Anti-establishment Trump a voice for the West’s silent majority

Anti-establishment Trump a voice for the West’s silent majority, by Maurice Newman.

The Republicans, the Democrats, big business, the media, Wall Street donors, foreign leaders and other members of the establishment threw everything at [Trump’s] campaign, including protest rallies, violence and 55,000 negative advertisements. …

In a similar demonstration of power, the threat of a British exit from the European Union club was enough for the Pope, Obama, Angela Merkel, IMF chairwoman Christine Lagarde, the G7 and Bank of England governor Mark Carney to voice their opposition. …

Like millions of Americans who support Trump’s “America first”, ordinary Britons feel exploited. They are tired of being ripped off and dictated to by unelected supranational bureaucrats who live in luxury and demand damaging treaties be signed.

The PC brigade are the new elite.

[The military has been displaced in the elite,] to quote CS Lewis, by “those who torment us for our own good (and) will torment us without end, for they do so with the approval of their consciences”. These are the right people fighting for the right causes.

In Australia, these good people have engineered the abridgement of free speech, promoted big government, championed taxpayer protection for failing and favoured industries, dismantled border protection, pushed climate change policies at serious cost to the poor, overseen Marxist indoctrination in schools and lavished unsustainable benefits on pet projects.

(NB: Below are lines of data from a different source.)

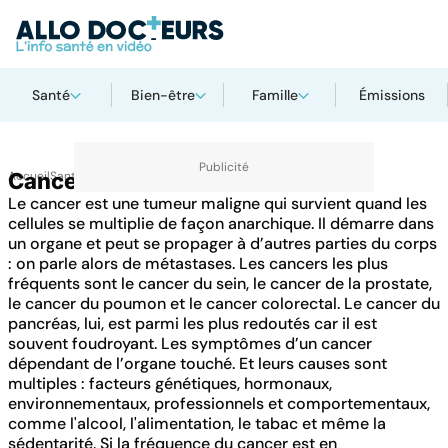
Santé
Bien-être
Famille
Émissions
Accueil
Cancer
Santé
Maladies
Le cancer est une tumeur maligne qui survient quand les
cellules se multiplie de façon anarchique. Il démarre dans
un organe et peut se propager à d’autres parties du corps
: on parle alors de métastases. Les cancers les plus
fréquents sont le cancer du sein, le cancer de la prostate,
le cancer du poumon et le cancer colorectal. Le cancer du
pancréas, lui, est parmi les plus redoutés car il est
souvent foudroyant. Les symptômes d’un cancer
dépendant de l’organe touché. Et leurs causes sont
multiples : facteurs génétiques, hormonaux,
environnementaux, professionnels et comportementaux,
comme l'alcool, l'alimentation, le tabac et même la
sédentarité. Si la fréquence du cancer est en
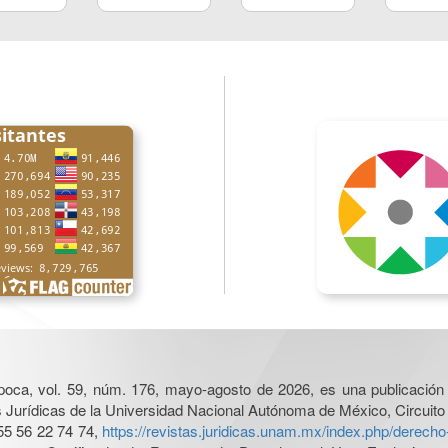
poca, vol. 59, núm. 176, mayo-agosto de 2026, es una publicación 
nes Jurídicas de la Universidad Nacional Autónoma de México, Circuito
55 56 22 74 74,
https://revistas.juridicas.unam.mx/index.php/derec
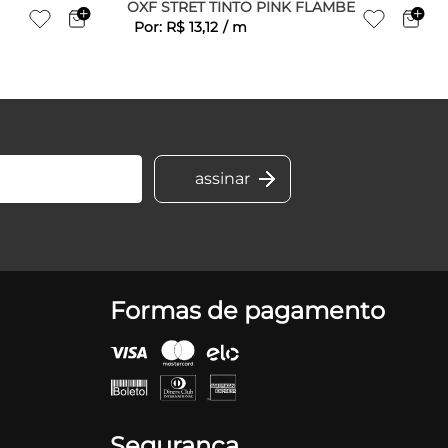
OXF STRET TINTO PINK FLAMBE
Por:
R$
13
,
12
/
m
Formas de pagamento
Segurança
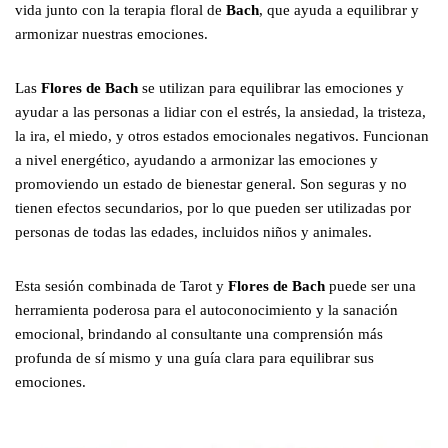
vida junto con la terapia floral de
Bach
, que ayuda a equilibrar y
armonizar nuestras emociones.
Las
Flores de Bach
se utilizan para equilibrar las emociones y
ayudar a las personas a lidiar con el estrés, la ansiedad, la tristeza,
la ira, el miedo, y otros estados emocionales negativos. Funcionan
a nivel energético, ayudando a armonizar las emociones y
promoviendo un estado de bienestar general. Son seguras y no
tienen efectos secundarios, por lo que pueden ser utilizadas por
personas de todas las edades, incluidos niños y animales.
Esta sesión combinada de Tarot y
Flores de Bach
puede ser una
herramienta poderosa para el autoconocimiento y la sanación
emocional, brindando al consultante una comprensión más
profunda de sí mismo y una guía clara para equilibrar sus
emociones.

Even the military has been captured by “progressive” ideals.

In the US and Britain, people have barely recovered from the global financial crisis. Many who lost their jobs, their houses and their savings are still destitute.

Yet when extraordinarily wealthy Wall Street executives, high street bankers and their shareholders lost money through reckless behaviour, the establishment bailed them out, enlisting support from central banks and taxpayers.

These actions have understandably left an indelible impression that the system is for the few, not for the masses. …

No wonder millions of voters in Western democracies, including Australia, see elections and democracy as a facade where the same power elite is in charge whichever party is elected.